World news in pictures
Show all 50
While the White House’s new occupant Joe Biden is keen to rejoin the nuclear deal, Tehran’s interest lies – ahead of looming elections – in seeing the lifting of sanctions, the impacts of which have been felt harshly by Iranian residents.
While one EU diplomat told Agence France-Presse earlier this week that Sunday’s attack and Iran’s nuclear response had “complicated” discussions in Vienna, Ali Vaez of the International Crisis Group think tank was quoted as saying that the events had added “urgency” to the talks by reminding “both parties that the status quo is a lose-lose situation”.
“It is clear that the more the diplomatic process drags on, the higher the risk that it gets derailed by saboteurs and those acting in bad faith,” Mr Vaez said.
Iran insists its nuclear program is peaceful, and an annual US intelligence report released on Tuesday maintained the longtime American assessment that Iran isn’t currently trying to build a nuclear bomb.

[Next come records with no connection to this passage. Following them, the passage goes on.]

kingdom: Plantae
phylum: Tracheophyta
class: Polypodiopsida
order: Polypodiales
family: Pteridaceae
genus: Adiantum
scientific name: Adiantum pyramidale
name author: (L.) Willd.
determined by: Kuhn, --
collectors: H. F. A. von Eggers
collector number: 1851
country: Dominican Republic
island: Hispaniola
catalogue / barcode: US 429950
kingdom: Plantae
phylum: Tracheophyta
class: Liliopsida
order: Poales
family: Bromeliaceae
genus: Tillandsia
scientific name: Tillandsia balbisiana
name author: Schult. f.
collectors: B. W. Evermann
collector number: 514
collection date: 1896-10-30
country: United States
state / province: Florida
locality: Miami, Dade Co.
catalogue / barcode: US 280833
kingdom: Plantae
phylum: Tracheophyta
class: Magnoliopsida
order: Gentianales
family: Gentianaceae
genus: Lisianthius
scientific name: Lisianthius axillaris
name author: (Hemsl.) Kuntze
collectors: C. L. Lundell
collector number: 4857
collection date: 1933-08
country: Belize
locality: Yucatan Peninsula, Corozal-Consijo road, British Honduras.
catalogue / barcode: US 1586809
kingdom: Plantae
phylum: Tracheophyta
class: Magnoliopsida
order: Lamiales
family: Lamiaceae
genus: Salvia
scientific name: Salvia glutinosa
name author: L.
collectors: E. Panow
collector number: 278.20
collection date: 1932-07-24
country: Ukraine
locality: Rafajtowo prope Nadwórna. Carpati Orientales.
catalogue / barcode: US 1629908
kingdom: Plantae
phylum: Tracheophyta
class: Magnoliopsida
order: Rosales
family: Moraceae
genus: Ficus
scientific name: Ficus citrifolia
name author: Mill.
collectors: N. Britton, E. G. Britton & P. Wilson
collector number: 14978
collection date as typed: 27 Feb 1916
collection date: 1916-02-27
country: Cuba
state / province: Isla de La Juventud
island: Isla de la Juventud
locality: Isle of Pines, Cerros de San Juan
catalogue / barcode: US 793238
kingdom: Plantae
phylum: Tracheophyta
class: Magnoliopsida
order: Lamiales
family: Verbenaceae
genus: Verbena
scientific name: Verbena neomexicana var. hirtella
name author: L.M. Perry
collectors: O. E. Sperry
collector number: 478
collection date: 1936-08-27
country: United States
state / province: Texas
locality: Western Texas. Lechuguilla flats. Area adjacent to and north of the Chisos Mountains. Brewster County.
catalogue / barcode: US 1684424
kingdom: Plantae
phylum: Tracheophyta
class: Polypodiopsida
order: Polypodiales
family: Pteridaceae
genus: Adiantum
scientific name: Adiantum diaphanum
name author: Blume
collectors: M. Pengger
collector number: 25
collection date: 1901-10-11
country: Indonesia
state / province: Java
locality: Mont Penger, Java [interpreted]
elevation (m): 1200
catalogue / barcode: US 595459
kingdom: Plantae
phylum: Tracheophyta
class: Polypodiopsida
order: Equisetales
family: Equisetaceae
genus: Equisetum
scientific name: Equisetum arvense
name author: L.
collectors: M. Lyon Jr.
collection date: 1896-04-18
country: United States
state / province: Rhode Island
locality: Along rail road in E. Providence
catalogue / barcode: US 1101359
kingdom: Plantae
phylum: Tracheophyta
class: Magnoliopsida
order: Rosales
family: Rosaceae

The country’s newly announced intention to enrich uranium up to 60 per cent purity would still fall significantly below the 90 per cent purity required for a modern nuclear weapon – but it is three times higher than its previous efforts.
Iran previously had said it could use uranium enriched up to 60 per cent for nuclear-powered ships, however it currently has no such ships in its navy.